> **What you need to do**:
[1] Name every defect of the old agricultural marketing system that the passage on rural development lists.
[2] From the passage on rural development, write out the text starting with "Rural development is" and going on through "credit and marketing.".
[3] Write what comes next in the passage on rural development, picking up after its final sentence.

Passage provided Start Marker

The one-line takeaway

Rural development is the process of raising the economic and social well-being of rural India, where most of the population still lives. The NCERT focuses on four levers: rural credit (so farmers are free of the moneylender), agricultural marketing (so they get a fair price), diversification into allied and non-farm activities (so they are not dependent on uncertain crops), and sustainable and organic farming.

Why rural development matters

  • A large share of India's population is rural and depends on agriculture and allied activities. Their welfare cannot be left to grow automatically from urban or industrial growth; it needs focused attention on land, water, human resources, infrastructure, credit and marketing.
  • Rural development covers human-resource development (literacy, skills, health), land reforms, infrastructure (electricity, irrigation, roads, banking), poverty alleviation, and productive employment.

Rural credit

  • Agriculture has a long gap between sowing and earning, so farmers need credit, and historically they were trapped by exploitative village moneylenders charging ruinous interest.
  • The institutional answer evolved in stages: cooperative credit societies, the nationalisation of major commercial banks in 1969, regional rural banks (from 1975), and the apex body the National Bank for Agriculture and Rural Development (NABARD), set up in 1982 to coordinate rural finance.
  • The structure has three tiers for cooperatives and includes the lead-bank scheme. A major social-finance innovation is the self-help group (SHG): small groups, often of women, that pool savings and lend to members, and are then linked to banks. This SHG-bank linkage has improved credit access for the rural poor and empowered women.
  • Limitations: credit still does not reach the smallest and poorest farmers adequately, recovery is weak, and informal moneylenders persist.

Agricultural marketing

  • Marketing covers the assembling, storage, processing, transport, grading and distribution of farm produce. Defects in the old system, such as faulty weighing, manipulation of accounts by traders, lack of storage and forced distress sales, robbed the farmer of a fair price.

Passage provided End Marker
Source data Start Marker

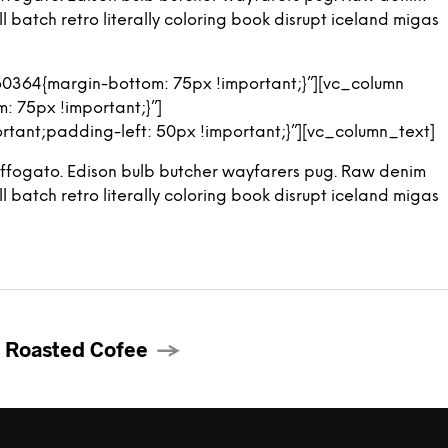
 batch retro literally coloring book disrupt iceland migas
0364{margin-bottom: 75px !important;}”][vc_column
 75px !important;}”]
ant;padding-left: 50px !important;}”][vc_column_text]
ng affogato. Edison bulb butcher wayfarers pug. Raw denim
 batch retro literally coloring book disrupt iceland migas
 Roasted Cofee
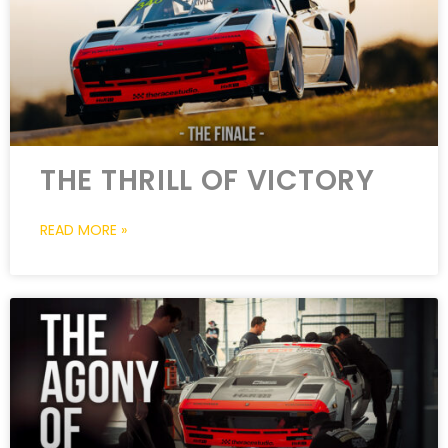
THE THRILL OF VICTORY
READ MORE »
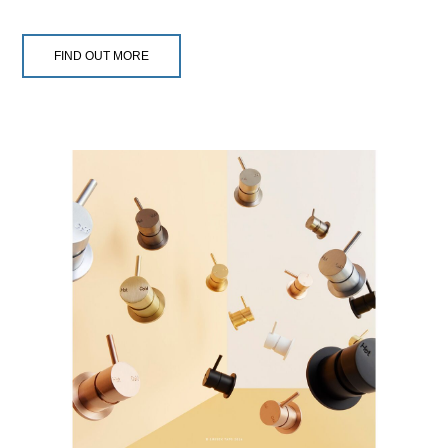
FIND OUT MORE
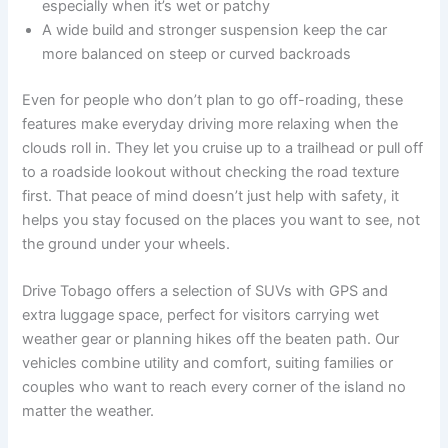
especially when it’s wet or patchy
A wide build and stronger suspension keep the car
more balanced on steep or curved backroads
Even for people who don’t plan to go off-roading, these
features make everyday driving more relaxing when the
clouds roll in. They let you cruise up to a trailhead or pull off
to a roadside lookout without checking the road texture
first. That peace of mind doesn’t just help with safety, it
helps you stay focused on the places you want to see, not
the ground under your wheels.
Drive Tobago offers a selection of SUVs with GPS and
extra luggage space, perfect for visitors carrying wet
weather gear or planning hikes off the beaten path. Our
vehicles combine utility and comfort, suiting families or
couples who want to reach every corner of the island no
matter the weather.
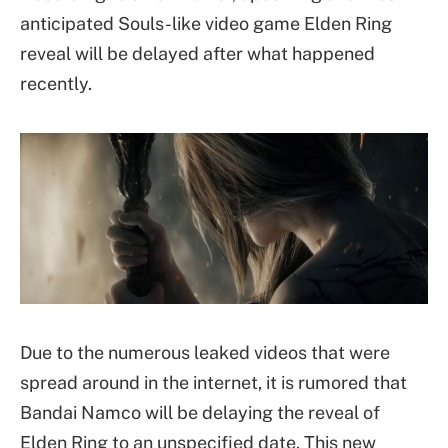
anticipated Souls-like video game Elden Ring
reveal will be delayed after what happened
recently.
Due to the numerous leaked videos that were
spread around in the internet, it is rumored that
Bandai Namco will be delaying the reveal of
Elden Ring to an unspecified date. This new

Source data End Marker

> **Solved problems**:
[1]
- Faulty weighing
- Manipulation of accounts by traders
- Lack of storage
- Forced distress sales

[2]
Rural development is the process of raising the economic and social well-being of rural India, where most of the population still lives. The NCERT focuses on four levers: rural credit (so farmers are free of the moneylender), agricultural marketing (so they get a fair price), diversification into allied and non-farm activities (so they are not dependent on uncertain crops), and sustainable and organic farming.

Why rural development matters

  • A large share of India's population is rural and depends on agriculture and allied activities. Their welfare cannot be left to grow automatically from urban or industrial growth; it needs focused attention on land, water, human resources, infrastructure, credit and marketing.

[3]
  • State measures to correct this:
    • Regulated markets (the agricultural produce market committee, or APMC, mandis) to ensure fair and transparent transactions.
    • Physical infrastructure: roads, railways, warehouses, godowns and cold storage.
    • Cooperative marketing, where producers' cooperatives realise a fairer share of the final price; the dairy cooperatives of the white revolution (Amul model) are the standout success.
    • Price policy: the minimum support price (MSP), at which the government undertakes to buy specified crops; buffer stocks held by the Food Corporation of India; and distribution through the Public Distribution System. The aim is to protect both producers (a floor price) and consumers (subsidised food).

Diversification

  • Two senses of diversification: shifting the cropping pattern, and shifting the workforce into non-crop and non-farm activities. The second is what reduces risk and creates jobs.
  • The promising allied and non-farm areas the NCERT highlights:
    • Animal husbandry, especially dairying (the Operation Flood / white revolution, which made India the world's largest milk producer), and poultry.
    • Fisheries, both inland and marine (the "blue revolution").
    • Horticulture (fruits, vegetables, flowers, spices), the "golden revolution," which gives high value per hectare and employs women heavily.
    • Information technology in agriculture, for weather, prices and best practice.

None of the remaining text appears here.